◆ Exercise prompt:
Copy out each of the lines below with no changes.
+++ Data extract +++
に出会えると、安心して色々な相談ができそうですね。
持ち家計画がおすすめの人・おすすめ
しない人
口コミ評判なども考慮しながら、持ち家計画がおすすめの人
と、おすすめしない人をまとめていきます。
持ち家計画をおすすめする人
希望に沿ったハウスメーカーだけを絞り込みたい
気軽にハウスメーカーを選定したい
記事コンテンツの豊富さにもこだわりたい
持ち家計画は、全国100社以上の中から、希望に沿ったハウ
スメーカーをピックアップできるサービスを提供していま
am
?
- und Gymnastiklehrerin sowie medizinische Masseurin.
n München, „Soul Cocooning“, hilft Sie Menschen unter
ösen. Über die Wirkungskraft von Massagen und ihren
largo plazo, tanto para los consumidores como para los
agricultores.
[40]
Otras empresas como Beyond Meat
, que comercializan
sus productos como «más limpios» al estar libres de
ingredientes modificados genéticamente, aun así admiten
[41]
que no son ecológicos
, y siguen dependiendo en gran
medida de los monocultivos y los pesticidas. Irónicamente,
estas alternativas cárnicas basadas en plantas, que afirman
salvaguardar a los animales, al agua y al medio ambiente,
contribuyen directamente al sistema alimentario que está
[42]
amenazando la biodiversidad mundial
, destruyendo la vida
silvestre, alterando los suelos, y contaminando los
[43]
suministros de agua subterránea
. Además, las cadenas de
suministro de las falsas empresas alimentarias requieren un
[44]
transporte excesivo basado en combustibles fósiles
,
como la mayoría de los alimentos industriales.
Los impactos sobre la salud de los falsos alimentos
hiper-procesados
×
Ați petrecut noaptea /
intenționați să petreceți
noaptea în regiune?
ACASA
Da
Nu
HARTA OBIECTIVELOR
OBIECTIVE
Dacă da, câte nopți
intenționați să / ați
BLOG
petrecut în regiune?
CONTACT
+++
◆ Response area:
に出会えると、安心して色々な相談ができそうですね。
持ち家計画がおすすめの人・おすすめ
しない人
口コミ評判なども考慮しながら、持ち家計画がおすすめの人
と、おすすめしない人をまとめていきます。
持ち家計画をおすすめする人
希望に沿ったハウスメーカーだけを絞り込みたい
気軽にハウスメーカーを選定したい
記事コンテンツの豊富さにもこだわりたい
持ち家計画は、全国100社以上の中から、希望に沿ったハウ
スメーカーをピックアップできるサービスを提供していま
am
?
- und Gymnastiklehrerin sowie medizinische Masseurin.
n München, „Soul Cocooning“, hilft Sie Menschen unter
ösen. Über die Wirkungskraft von Massagen und ihren
largo plazo, tanto para los consumidores como para los
agricultores.
[40]
Otras empresas como Beyond Meat
, que comercializan
sus productos como «más limpios» al estar libres de
ingredientes modificados genéticamente, aun así admiten
[41]
que no son ecológicos
, y siguen dependiendo en gran
medida de los monocultivos y los pesticidas. Irónicamente,
estas alternativas cárnicas basadas en plantas, que afirman
salvaguardar a los animales, al agua y al medio ambiente,
contribuyen directamente al sistema alimentario que está
[42]
amenazando la biodiversidad mundial
, destruyendo la vida
silvestre, alterando los suelos, y contaminando los
[43]
suministros de agua subterránea
. Además, las cadenas de
suministro de las falsas empresas alimentarias requieren un
[44]
transporte excesivo basado en combustibles fósiles
,
como la mayoría de los alimentos industriales.
Los impactos sobre la salud de los falsos alimentos
hiper-procesados
×
Ați petrecut noaptea /
intenționați să petreceți
noaptea în regiune?
ACASA
Da
Nu
HARTA OBIECTIVELOR
OBIECTIVE
Dacă da, câte nopți
intenționați să / ați
BLOG
petrecut în regiune?
CONTACT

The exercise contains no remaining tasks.